What this exercise asks:
[1] Update the passage of the horse-loaning thread that begins with the words "## cobalobM (3" and ends with "at every marker!", writing it out again with "10m circles" changed to "15m circles".
[2] Extend the forum thread about loaning a nervous pony, picking up right after its last post.

# First time (part) loaning a horse?



## WindRacer (1 June 2013)

I have been riding for two years - my first year was only hacking so I have only been taking lessons for a year. I can walk, trot, canter confidently. My jump needs a little work, but I can pop over small jumps with no issues. I am loaning a pony for the first time. He is a nervous pony, I have ridden him once. He isn't the spooky type, he has just been mistreated in his past and finds it more difficult to trust someone new. If there is someone near by, he likes to follow them and have them close by. If you happen to ride past them, he will slow down and come to a halt. 
I was just wondering what I could do to help build our bond and trust since I will be loaning him for a while. Leaving cantering and jumping out, what exercises could I do (in trot) to help him listen more and enjoy the work while focusing on me and not people around him. I will be grooming him and being with him nearly everyday so this will help our relationship.

Thanks guys.
I am new to the forum.


----------



## dellaelyse (1 June 2013)

Hi there! I am sort of in the same boat as you but mine is a 16.1 ex racer! 

Thankfully, on the ground she is very trusting, but riding she is always looking around and trying to find something to spook at I swear! We can't even hack as she is so nervous. 

Just today - I had the best ride yet on her and in trot we were doing exercises where she was really listening. The important thing is to get him working down the bit and really moving off your aids - especially the legs with the bend. If you can incorporate transitions, that will keep him alert and not anticipating what he's going to be asked to do. You would be surprised at how much getting a balanced, working trot can grab their attention!! School movements such as serpentines and figure-of-eights will also help put your bending work in practice 

I'm sure that doing your grooming and stable duties like you said will help build a bond in no time. 

Good luck with everything!  x


----------



## FestiveFuzz (3 June 2013)

My mare tends to get distracted easily so I like to do lots of transitions to get her thinking and listening to me walk to trot, walk to canter etc.


----------



## cobalobM (3 June 2013)

when riding do lots of transitions, not just walk-trot, trot-halt, but try a slower collected trot then down the long side a more extended trot. Also try not to go round and round on the track, do 10m circles, 20m cirlces, serpentines, or just do random things at every marker!

Dataset items:
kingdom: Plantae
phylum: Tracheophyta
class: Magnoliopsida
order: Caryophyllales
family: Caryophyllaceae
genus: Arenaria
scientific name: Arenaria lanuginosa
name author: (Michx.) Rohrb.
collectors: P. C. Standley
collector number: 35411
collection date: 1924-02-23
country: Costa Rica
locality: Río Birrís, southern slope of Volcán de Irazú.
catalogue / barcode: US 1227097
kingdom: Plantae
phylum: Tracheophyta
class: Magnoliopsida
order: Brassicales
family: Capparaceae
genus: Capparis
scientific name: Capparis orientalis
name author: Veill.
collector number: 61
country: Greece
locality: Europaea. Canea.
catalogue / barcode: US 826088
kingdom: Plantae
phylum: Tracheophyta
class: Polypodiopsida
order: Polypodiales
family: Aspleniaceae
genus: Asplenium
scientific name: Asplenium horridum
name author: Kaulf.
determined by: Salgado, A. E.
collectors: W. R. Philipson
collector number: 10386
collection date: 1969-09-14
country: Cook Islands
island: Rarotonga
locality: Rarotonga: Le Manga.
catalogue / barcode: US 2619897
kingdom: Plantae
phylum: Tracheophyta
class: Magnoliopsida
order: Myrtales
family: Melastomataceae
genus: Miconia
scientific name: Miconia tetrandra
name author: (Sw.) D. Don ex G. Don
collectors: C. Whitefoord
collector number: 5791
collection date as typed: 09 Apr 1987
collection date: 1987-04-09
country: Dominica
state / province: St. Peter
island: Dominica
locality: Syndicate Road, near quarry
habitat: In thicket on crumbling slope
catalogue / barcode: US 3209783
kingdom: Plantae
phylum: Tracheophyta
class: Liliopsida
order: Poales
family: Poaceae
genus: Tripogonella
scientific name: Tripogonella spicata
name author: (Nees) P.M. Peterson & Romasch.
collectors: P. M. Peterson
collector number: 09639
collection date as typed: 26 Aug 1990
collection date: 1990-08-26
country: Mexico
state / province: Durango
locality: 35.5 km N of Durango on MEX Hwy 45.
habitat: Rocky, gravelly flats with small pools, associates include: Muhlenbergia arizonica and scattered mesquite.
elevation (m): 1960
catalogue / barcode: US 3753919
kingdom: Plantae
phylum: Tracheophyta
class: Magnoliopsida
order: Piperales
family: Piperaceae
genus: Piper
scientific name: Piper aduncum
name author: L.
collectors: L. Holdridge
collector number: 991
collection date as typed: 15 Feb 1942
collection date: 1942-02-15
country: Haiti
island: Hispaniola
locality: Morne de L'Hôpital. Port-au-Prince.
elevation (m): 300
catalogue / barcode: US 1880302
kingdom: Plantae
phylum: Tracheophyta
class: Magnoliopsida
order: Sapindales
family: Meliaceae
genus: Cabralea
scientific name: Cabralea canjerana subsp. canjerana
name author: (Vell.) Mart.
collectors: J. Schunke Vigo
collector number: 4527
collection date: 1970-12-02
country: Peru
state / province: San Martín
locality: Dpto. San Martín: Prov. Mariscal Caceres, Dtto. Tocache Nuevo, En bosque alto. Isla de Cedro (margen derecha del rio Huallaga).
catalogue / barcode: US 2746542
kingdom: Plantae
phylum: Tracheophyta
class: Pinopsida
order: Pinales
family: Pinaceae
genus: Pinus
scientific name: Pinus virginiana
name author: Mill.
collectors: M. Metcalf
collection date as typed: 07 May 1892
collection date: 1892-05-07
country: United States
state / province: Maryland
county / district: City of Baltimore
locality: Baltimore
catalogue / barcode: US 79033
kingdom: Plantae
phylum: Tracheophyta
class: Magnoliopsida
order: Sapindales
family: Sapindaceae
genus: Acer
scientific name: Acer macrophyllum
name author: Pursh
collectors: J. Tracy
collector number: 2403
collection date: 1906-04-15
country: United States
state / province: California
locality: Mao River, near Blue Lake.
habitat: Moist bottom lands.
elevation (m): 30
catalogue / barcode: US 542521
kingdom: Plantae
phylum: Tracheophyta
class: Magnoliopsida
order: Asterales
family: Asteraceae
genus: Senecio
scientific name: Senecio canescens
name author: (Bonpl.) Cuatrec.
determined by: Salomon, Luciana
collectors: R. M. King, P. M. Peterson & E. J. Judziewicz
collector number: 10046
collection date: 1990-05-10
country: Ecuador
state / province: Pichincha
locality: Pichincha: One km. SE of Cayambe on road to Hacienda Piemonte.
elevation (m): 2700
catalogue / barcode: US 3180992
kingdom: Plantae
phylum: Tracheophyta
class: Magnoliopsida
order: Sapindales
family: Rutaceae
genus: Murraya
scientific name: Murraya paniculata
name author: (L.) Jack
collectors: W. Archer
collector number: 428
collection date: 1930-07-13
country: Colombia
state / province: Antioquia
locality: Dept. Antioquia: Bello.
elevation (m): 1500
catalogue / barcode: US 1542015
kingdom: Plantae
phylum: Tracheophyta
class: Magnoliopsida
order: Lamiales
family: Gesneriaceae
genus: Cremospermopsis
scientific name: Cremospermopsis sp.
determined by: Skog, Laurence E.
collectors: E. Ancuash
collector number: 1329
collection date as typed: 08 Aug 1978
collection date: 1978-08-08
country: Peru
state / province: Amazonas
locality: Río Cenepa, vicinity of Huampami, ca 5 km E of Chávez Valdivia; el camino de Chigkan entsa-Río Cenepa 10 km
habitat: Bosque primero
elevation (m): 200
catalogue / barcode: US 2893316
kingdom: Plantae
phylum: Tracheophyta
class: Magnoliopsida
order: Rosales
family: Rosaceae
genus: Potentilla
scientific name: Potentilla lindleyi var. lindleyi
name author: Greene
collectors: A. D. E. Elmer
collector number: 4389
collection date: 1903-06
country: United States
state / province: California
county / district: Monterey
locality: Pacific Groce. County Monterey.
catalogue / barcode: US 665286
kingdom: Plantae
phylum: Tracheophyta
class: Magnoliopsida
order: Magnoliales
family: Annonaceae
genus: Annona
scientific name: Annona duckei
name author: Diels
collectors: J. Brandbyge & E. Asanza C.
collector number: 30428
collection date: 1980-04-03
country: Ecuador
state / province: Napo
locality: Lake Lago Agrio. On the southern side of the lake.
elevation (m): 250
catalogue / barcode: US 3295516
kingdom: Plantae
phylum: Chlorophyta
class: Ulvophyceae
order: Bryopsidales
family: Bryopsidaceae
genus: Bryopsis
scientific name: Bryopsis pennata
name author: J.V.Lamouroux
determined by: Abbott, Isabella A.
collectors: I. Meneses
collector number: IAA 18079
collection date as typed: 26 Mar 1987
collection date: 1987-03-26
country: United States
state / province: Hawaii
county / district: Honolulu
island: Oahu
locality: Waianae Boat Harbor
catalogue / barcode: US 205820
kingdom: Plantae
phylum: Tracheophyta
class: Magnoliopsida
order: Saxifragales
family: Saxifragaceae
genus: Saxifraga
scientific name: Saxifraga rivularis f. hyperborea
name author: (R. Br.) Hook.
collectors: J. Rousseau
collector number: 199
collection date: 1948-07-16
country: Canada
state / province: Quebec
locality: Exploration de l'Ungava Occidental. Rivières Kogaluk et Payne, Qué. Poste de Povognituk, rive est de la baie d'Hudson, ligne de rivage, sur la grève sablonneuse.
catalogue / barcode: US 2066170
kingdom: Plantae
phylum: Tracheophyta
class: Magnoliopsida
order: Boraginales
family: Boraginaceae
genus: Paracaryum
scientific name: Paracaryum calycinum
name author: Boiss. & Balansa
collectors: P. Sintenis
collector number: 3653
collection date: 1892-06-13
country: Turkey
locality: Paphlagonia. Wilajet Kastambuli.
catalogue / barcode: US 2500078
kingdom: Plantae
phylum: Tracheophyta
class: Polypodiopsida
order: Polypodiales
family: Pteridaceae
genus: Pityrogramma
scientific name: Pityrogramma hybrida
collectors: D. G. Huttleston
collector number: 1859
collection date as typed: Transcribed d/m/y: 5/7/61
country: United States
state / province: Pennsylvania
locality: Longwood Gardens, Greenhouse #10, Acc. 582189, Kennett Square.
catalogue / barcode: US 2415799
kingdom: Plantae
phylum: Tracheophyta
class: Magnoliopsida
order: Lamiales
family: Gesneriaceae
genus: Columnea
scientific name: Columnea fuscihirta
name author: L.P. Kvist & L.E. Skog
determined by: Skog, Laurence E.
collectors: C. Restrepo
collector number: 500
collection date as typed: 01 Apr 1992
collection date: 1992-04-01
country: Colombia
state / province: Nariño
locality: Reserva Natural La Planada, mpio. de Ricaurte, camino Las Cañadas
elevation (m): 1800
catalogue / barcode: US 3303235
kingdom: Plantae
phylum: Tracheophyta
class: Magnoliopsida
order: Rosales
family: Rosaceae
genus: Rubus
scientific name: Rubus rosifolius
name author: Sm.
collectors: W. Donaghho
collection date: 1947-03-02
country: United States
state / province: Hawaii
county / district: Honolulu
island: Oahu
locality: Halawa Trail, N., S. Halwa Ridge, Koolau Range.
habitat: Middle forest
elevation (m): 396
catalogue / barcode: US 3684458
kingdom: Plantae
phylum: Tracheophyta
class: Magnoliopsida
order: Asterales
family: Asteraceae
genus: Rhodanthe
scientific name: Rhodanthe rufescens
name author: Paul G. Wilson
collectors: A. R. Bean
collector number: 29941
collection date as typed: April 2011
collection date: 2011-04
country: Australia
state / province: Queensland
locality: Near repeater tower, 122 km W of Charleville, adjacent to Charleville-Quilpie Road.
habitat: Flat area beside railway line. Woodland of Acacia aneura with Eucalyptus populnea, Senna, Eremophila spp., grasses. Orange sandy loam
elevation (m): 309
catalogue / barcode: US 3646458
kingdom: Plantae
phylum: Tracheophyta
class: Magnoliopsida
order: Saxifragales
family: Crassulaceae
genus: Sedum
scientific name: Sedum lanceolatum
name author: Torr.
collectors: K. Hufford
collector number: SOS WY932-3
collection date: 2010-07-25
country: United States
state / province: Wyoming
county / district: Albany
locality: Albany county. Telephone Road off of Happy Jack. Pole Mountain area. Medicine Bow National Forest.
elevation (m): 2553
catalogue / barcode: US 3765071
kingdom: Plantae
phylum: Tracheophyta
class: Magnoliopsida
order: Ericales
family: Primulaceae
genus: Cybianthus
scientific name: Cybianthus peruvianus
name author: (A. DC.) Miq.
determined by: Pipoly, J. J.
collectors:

Results for the exercise:
[1]
## cobalobM (3 June 2013)

when riding do lots of transitions, not just walk-trot, trot-halt, but try a slower collected trot then down the long side a more extended trot. Also try not to go round and round on the track, do 15m circles, 20m cirlces, serpentines, or just do random things at every marker!

[2]
to gain his trust when not riding, could you try some little tricks and stretches? get some treats and ask him to stretch his neck to each side and down to the floor. a little trick you could do is to teach him to touch/target your hand. Hold your hand slightly above his  nose, wait for him to touch it then give him a treat- keep doing this till you can hold your hand further away and he will still touch it 

You could also let him loose in the school and just spend time with him having fun- run around and see if he will follow and play little games


----------



## tankgirl1 (3 June 2013)

I am not brilliant up top, but do lots of walk trot and halt transitions with Boyo, and also lots of half halts. 

I do a lot of ground work with him - just very simple things like asking him to stand, back up, move over from pressure. I also groom him every time I go up. I feel it is the grooming and groundwork that has established a bond more than the riding, and as a result he is much better under saddle and listens more if that makes sense. 

When I first started riding him he would test me constantly, now it feels like more of a partnership - he can trust me to make the decisions about where we are going and what we are doing, I can trust him for example on rough ground I ride with very loose reins and let him pick his footing, or when we jumped for the first time the other day, I am a newbie to jumping, so trusted him to take me over safely and he did. I wouldn't have dreamed of hacking on the buckle or jumping a few months ago, but we now seem to have an understanding, and I am over the moon!


----------



## iduck (5 June 2013)

Abused horses are always a bit more of a struggle- may be easier to go for something a bit more straightforward for your first but if you are set on this one, I think hacking can do wonders for the spooky horse, once you have basic aids sorted in a school. They really end up having to trust you to deal with scary objects and you will end up with such a good bond. 
Make sure however brakes etc are in working order! And don't do anything that _you _aren't comfortable with. nervous horses are harder work but once you get that bond, there is honestly nothing like it- an amazing feeling. Keep relaxed and you'll be there before you know it. Good luck!


----------



## henmother (5 June 2013)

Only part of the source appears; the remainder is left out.